Based on further analysis by the research firm, ratios benchmarked to GDP, such as debt-to-GDP and tax-to-GDP, are expected to adjust due to the implied expansion in GDP size. In particular, select debt sustainability ratios are likely to improve.

CardinalStone further noted that the re-weighting of the CPI basket may result in a reduction in the impact of food and non-alcoholic beverage price changes on the overall headline inflation reading. Housing, water, electricity, gas and other fuels are likely to have a lesser impact on future core inflation readings due to the re-weightings. And transport and restaurants & accommodation services are likely to have a more pronounced impact on future inflation readings due to the re-weightings.

The rebasing of the GDP is likely to generate a political firestorm as the political opposition is likely to criticise it as programmed to deliver mere statistical improvement in the economy. This will reverse the role of the ruling All Progressives Congress (APC) party when, as the main opposition party, it downplayed the leap in Nigeria’s GDP to $510 billion in 2013 following its rebasing. APC said the exercise, which led to Nigeria becoming the largest economy in Africa, was an “orchestrated distraction and a mindless public relations gimmick.”

Nigeria’s GDP peaked in 2014 at $574.18 billion, according to data from the World Bank. Over the next eight years of the APC government, the GDP plunged to $363.85 billion in 2023. According to the October 2024 World Economic Outlook of the International Monetary Fund, Nigeria’s GDP is projected to fall to $199.7 billion in 2024, with the country becoming the 4th largest economy in Africa.

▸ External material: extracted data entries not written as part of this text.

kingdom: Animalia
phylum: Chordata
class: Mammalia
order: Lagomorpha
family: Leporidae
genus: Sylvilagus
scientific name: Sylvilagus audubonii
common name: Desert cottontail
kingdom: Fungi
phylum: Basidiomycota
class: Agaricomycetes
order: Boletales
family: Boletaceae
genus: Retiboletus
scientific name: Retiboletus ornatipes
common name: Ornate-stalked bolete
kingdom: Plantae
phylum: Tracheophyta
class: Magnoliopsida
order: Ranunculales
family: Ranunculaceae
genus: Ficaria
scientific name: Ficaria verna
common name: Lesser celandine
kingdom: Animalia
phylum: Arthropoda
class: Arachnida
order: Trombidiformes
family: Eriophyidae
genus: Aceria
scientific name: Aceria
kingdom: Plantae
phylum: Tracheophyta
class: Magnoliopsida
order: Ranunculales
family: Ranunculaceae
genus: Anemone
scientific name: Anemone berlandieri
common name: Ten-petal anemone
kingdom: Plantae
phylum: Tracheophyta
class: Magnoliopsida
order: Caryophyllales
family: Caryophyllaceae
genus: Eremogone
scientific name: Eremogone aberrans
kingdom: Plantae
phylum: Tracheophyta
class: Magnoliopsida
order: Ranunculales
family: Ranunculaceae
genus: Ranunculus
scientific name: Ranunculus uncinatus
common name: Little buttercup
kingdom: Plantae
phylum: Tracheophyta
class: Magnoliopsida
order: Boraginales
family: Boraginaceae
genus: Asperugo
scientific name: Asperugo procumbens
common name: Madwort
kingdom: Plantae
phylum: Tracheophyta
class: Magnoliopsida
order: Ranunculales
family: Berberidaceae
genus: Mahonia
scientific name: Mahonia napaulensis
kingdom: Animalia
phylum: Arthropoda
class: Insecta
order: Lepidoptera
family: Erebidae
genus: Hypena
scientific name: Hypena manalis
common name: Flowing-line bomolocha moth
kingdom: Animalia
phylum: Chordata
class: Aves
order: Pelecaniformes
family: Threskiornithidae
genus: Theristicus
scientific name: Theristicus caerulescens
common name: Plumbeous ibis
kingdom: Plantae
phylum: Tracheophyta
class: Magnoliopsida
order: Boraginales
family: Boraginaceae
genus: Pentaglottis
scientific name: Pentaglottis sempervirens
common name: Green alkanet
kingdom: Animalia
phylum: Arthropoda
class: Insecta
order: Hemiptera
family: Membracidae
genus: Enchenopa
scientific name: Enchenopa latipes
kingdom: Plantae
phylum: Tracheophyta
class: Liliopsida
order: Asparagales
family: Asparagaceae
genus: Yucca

The 2025 appropriation bill presented by President Tinubu to the National Assembly last December set the benchmark rate for inflation in 2025 at 15%. Many commentators have said the target rate was ambitious, inflation having risen to 34.6% in November 2024.

The two inflationary policies of the administration – petrol subsidy removal and floating exchange rate – are expected to have reduced impact on the general price levels in 2025.

The petrol subsidy removal increased the prices of petrol by over 370% between May 2023 and December 2024. The floatation of the naira also saw the currency depreciate by over 260% in the same period.